A country that has the longest border with Russia just took a big step to distance itself from its neighbor’s autocratic ways. In a June 5 referendum, voters in Kazakhstan approved changes to more than a third of their constitution. Coming five months after mass protests, the new amendments are aimed at bringing transparency and equality in a virtual one-party state.

One particular change may lead to an explosion of new political parties in the Central Asian nation. Perhaps like Ukraine before it, Kazakhstan could be moving toward a healthy democracy outside Moscow’s orbit of influence.

Until this year, much of the politics in Kazakhstan – the world’s ninth-largest country by area – involved competition among a political elite vying for the nation’s vast resources. That began to change Jan. 2 when thousands of young Kazakhs, angered by a sharp rise in fuel prices, took to the streets to demand more political freedom, greater opportunity in business, and an end to crony corruption.

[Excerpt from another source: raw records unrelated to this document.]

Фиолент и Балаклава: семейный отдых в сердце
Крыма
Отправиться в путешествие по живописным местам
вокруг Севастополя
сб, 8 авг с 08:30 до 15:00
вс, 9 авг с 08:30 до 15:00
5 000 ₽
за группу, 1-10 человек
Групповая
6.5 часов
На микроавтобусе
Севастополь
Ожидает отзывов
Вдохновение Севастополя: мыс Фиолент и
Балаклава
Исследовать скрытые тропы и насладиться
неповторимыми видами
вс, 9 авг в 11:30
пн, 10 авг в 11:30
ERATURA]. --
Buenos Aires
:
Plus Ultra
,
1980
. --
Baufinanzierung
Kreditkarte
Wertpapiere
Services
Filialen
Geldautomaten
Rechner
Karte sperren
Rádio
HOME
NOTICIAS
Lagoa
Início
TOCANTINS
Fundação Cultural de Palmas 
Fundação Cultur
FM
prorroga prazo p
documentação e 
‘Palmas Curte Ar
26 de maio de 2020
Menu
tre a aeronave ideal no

One activist, Galymzhan Zhakiyanov, called the protests an assertion of “natural rights” for each individual.

Pushed to speed up his reform efforts, President Kassym-Jomart Tokayev said last March: “Those who were used to relying on behind-the-scenes schemes are panicking about losing their privileges and their sources of income.”

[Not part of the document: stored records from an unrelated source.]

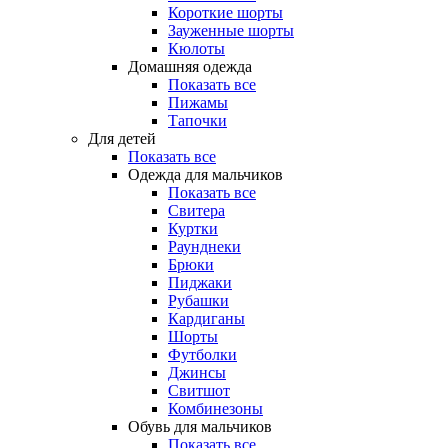
Короткие шорты
Зауженные шорты
Кюлоты
Домашняя одежда
Показать все
Пижамы
Тапочки
Для детей
Показать все
Одежда для мальчиков
Показать все
Свитера
Куртки
Раунднеки
Брюки
Пиджаки
Рубашки
Кардиганы
Шорты
Футболки
Джинсы
Свитшот
Комбинезоны
Обувь для мальчиков
Показать все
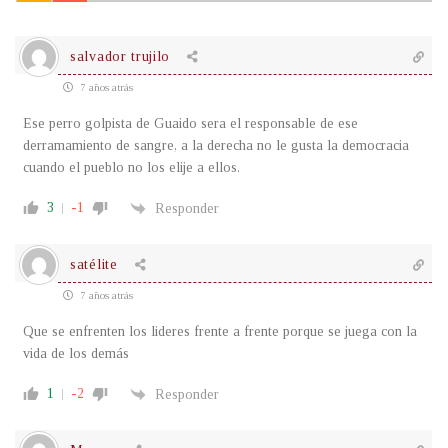
salvador trujilo
7 años atrás
Ese perro golpista de Guaido sera el responsable de ese
derramamiento de sangre, a la derecha no le gusta la democracia
cuando el pueblo no los elije a ellos.
3
-1
Responder
satélite
7 años atrás
Que se enfrenten los lideres frente a frente porque se juega con la
vida de los demás
1
-2
Responder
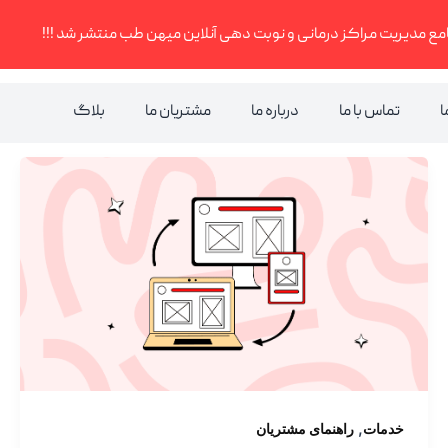
مع مدیریت مراکز درمانی و نوبت دهی آنلاین میهن طب منتشر شد !!!
ا
تماس با ما
درباره ما
مشتریان ما
بلاگ
,
خدمات
راهنمای مشتریان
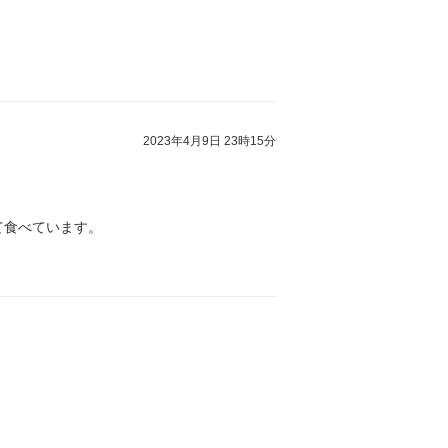
2023年4月9日 23時15分
て食べています。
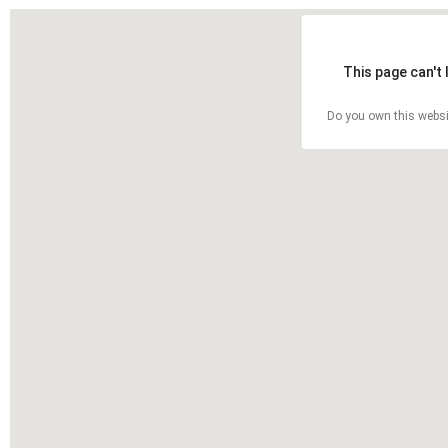
This page can't
Do you own this websi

Many of the constitutional changes, such as greater judicial independence, don’t go far enough for some activists. Nor has the president done enough to hold to account those responsible for the killing of some 200 protesters in January.

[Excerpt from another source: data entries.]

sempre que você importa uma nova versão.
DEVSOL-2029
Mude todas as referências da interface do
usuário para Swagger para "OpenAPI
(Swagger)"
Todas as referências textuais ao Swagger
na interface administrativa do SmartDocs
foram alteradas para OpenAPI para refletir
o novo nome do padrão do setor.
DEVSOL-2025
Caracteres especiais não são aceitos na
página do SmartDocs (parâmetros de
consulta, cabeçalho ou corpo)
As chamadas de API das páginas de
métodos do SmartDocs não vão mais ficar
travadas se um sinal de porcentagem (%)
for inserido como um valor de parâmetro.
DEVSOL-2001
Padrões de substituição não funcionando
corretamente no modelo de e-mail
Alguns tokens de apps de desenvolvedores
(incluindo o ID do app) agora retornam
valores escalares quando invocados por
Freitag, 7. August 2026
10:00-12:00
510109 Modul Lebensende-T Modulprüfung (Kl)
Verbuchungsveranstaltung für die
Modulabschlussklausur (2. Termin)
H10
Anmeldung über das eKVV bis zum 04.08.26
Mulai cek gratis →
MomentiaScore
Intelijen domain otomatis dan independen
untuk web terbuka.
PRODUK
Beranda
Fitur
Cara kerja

Yet the referendum has formalized popular demand for change. One key reform would push more authority to local government, an important check on centralized power. Just before last Sunday’s referendum, President Tokayev said implementing the changes would depend “on the consciousness and creative participation of all citizens, because democracy is the daily painstaking work of each of us.” He has called on the people to embrace “patience, wisdom and endurance.”

Just as Ukraine’s growth in democracy has come in fits and starts – and now a Russian invasion – Kazakhstan has set its own path toward fully representative government. Its neighbors, in both China and Russia, might well be watching.